В числе перебираемых лиц для предмета разговора общество Жюли попало на Ростовых.

— Очень, говорят, плохи дела их, — сказала Жюли. — И он так бестолков — сам граф. Разумовские хотели купить его дом и подмосковную, и все это тянется. Он дорожится.

— Нет, кажется, на днях состоится продажа, — сказал кто-то. — Хотя теперь и безумно покупать что-нибудь в Москве.

— Отчего? — сказала Жюли. — Неужели вы думаете, что есть опасность для Москвы?

— Отчего же вы едете?

— Я? Вот странно. Я еду, потому… ну потому, что все едут, и потом я не Иоанна д'Арк и не амазонка.

— Ну, да, да, дайте мне еще тряпочек.

— Ежели он сумеет повести дела, он может заплатить все долги, — продолжал ополченец про Ростова.

— Добрый старик, но очень pauvre sire [плох]. И зачем они живут тут так долго?
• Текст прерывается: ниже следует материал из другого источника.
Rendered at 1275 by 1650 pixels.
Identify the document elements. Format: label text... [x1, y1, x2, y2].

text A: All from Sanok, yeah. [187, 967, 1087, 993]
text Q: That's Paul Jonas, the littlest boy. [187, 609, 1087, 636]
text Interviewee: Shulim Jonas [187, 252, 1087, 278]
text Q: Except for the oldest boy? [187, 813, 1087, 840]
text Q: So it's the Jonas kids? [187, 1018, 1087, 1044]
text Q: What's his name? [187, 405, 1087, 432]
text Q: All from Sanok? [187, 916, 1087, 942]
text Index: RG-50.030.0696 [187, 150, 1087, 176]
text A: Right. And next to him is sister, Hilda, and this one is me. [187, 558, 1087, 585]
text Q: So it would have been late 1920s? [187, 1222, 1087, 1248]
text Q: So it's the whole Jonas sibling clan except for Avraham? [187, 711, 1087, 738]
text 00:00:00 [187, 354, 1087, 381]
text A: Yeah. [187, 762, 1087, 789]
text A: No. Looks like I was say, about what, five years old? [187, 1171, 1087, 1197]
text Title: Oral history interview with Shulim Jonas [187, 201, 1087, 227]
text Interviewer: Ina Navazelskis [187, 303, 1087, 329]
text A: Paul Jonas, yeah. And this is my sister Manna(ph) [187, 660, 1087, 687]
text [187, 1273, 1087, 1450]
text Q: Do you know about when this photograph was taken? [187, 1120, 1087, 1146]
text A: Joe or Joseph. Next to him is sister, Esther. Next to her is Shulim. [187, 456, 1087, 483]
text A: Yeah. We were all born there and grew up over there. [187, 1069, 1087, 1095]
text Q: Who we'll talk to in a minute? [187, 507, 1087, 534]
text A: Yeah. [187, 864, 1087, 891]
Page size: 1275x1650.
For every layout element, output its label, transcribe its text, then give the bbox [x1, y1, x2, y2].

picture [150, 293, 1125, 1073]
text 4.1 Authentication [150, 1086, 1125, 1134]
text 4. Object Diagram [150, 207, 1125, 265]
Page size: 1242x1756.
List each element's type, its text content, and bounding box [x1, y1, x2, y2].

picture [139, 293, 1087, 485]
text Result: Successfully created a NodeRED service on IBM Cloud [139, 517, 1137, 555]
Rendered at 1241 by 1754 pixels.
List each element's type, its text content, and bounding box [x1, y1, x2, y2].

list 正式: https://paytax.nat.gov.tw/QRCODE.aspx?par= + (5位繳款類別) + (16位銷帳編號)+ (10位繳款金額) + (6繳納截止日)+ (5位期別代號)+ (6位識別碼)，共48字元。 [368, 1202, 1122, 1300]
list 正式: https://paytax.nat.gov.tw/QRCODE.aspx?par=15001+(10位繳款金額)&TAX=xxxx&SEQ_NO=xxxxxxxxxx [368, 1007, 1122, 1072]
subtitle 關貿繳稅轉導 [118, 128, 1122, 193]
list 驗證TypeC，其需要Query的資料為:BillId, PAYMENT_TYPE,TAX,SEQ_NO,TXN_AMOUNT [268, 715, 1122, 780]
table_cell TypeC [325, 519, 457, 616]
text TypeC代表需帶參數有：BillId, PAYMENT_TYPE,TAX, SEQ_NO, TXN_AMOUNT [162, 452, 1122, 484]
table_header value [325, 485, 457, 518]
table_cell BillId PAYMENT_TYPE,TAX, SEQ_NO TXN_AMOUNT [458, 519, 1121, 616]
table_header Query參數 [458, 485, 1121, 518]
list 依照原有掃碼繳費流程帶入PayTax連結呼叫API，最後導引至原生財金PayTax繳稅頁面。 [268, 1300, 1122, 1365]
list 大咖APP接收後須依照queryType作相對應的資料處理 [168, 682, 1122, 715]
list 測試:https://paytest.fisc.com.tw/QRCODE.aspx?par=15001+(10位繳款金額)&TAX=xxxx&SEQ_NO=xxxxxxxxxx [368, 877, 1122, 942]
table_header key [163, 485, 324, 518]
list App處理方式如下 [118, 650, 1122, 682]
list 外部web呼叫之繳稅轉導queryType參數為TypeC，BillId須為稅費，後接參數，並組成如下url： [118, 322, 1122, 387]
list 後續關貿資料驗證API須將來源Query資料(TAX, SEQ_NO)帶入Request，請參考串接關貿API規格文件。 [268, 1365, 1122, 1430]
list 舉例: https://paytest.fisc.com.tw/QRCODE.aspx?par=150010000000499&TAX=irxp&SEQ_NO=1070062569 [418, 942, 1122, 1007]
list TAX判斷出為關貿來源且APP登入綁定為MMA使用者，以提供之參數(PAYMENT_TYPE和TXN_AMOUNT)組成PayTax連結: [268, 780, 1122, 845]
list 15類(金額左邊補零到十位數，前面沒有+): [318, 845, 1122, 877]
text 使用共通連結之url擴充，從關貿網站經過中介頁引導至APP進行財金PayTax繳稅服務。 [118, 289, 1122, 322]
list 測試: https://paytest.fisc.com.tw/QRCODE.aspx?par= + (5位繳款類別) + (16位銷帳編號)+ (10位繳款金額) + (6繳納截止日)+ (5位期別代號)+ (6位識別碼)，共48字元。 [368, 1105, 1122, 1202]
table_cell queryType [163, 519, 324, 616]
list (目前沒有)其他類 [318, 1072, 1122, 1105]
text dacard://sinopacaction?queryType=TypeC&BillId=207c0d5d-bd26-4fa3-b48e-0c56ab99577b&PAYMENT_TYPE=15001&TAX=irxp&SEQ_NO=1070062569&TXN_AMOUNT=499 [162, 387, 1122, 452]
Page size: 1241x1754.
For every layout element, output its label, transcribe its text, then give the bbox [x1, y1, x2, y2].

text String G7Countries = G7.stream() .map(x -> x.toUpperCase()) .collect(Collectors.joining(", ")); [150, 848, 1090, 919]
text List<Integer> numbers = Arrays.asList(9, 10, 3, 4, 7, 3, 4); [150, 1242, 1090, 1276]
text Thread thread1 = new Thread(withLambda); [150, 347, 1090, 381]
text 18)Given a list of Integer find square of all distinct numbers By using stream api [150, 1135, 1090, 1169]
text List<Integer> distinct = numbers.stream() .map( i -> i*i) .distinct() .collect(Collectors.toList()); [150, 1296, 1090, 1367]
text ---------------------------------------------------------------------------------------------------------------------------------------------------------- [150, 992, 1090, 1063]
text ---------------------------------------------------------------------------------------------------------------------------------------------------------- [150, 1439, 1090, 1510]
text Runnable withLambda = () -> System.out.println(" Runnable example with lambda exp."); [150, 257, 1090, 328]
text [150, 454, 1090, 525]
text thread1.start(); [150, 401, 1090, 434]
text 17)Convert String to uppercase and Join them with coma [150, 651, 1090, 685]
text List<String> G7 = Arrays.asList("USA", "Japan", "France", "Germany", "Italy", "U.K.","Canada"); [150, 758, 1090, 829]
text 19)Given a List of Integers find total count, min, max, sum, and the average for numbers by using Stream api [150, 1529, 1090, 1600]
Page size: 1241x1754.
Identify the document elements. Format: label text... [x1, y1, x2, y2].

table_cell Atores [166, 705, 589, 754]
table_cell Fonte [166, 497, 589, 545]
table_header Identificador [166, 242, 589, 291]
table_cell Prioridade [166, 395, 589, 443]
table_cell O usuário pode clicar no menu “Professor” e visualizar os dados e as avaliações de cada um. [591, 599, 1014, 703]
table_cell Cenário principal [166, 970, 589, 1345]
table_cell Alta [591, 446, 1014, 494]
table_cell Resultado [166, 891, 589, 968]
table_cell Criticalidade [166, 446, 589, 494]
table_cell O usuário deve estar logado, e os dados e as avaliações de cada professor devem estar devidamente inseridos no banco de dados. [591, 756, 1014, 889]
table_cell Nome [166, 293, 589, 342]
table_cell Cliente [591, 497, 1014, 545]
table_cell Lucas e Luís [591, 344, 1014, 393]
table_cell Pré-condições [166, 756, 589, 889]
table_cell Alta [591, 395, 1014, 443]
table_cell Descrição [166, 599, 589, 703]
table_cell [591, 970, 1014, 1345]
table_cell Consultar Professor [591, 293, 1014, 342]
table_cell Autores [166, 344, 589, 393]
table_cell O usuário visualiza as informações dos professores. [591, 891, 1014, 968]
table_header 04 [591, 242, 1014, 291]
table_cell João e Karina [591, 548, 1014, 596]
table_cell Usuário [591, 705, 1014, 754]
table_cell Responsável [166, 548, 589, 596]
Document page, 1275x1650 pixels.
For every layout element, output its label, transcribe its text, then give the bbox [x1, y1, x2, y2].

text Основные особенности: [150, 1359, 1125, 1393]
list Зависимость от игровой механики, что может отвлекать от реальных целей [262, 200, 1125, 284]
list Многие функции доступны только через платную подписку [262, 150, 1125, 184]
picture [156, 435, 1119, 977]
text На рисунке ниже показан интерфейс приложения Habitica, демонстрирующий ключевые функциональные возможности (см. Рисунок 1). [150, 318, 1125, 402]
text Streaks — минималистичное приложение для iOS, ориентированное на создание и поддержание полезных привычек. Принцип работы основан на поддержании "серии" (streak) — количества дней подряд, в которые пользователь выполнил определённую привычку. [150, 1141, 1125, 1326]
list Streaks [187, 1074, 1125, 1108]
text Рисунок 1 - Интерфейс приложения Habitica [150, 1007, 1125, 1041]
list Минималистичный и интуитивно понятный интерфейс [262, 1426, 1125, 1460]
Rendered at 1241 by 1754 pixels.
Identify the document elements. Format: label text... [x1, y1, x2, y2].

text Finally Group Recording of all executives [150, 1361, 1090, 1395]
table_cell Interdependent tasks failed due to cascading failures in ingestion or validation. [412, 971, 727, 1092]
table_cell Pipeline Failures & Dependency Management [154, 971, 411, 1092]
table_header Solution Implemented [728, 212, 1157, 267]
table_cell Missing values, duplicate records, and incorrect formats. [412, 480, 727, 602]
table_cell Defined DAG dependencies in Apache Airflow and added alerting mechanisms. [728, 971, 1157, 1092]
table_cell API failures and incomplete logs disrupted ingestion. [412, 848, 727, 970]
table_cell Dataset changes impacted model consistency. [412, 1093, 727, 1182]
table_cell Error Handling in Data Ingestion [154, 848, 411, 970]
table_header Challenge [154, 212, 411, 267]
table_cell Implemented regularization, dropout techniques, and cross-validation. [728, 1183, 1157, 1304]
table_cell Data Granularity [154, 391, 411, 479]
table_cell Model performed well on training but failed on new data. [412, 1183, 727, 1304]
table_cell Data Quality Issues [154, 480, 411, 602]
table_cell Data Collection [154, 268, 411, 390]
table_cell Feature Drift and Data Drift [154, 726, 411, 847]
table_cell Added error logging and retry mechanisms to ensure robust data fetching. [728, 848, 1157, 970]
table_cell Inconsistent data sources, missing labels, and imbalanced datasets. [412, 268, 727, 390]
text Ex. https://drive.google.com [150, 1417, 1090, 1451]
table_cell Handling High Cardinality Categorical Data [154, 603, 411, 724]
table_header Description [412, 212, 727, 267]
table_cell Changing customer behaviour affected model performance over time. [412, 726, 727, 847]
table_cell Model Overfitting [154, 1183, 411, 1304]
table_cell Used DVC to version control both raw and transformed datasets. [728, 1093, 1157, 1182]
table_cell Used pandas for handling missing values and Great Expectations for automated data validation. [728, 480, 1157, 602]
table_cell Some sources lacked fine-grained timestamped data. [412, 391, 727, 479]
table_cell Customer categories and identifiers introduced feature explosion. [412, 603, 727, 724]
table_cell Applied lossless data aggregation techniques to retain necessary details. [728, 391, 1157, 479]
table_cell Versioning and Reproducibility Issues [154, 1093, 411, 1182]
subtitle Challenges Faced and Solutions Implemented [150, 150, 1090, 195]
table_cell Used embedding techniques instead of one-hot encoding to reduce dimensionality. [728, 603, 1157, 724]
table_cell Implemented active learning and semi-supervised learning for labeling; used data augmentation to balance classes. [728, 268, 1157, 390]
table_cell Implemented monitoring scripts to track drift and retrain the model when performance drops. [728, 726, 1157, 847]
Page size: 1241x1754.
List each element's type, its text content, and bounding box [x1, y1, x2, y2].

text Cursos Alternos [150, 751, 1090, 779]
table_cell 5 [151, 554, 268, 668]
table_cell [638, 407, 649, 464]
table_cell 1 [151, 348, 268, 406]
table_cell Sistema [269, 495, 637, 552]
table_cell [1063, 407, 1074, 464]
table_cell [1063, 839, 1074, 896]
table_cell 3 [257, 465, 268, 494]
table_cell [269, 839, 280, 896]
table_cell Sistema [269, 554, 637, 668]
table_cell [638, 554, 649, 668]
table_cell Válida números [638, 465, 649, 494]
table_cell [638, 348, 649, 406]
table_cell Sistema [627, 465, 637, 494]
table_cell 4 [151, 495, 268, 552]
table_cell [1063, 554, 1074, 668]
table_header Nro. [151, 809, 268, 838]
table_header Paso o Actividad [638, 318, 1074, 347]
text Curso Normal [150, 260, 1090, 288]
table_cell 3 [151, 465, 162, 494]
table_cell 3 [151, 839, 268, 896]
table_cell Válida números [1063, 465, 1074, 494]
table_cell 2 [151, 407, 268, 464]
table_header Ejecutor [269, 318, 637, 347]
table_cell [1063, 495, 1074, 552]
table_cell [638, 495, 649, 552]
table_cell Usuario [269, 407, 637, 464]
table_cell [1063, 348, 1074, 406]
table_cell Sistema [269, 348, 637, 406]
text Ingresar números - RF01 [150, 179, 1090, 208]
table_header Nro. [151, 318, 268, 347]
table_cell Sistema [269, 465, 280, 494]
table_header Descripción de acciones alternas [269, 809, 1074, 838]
Они давно хотели ехать в деревню. Натали, кажется, здорова теперь? — хитро улыбаясь, спросила Жюли у Пьера.

— Они ждут меньшого сына, — сказал Пьер. — Он поступил в казаки Оболенского и поехал в Белую Церковь. Там формируется полк. А теперь они перевели его в мой полк и ждут каждый день. Граф давно хотел ехать, но графиня ни за что не согласна выехать из Москвы, пока не приедет сын.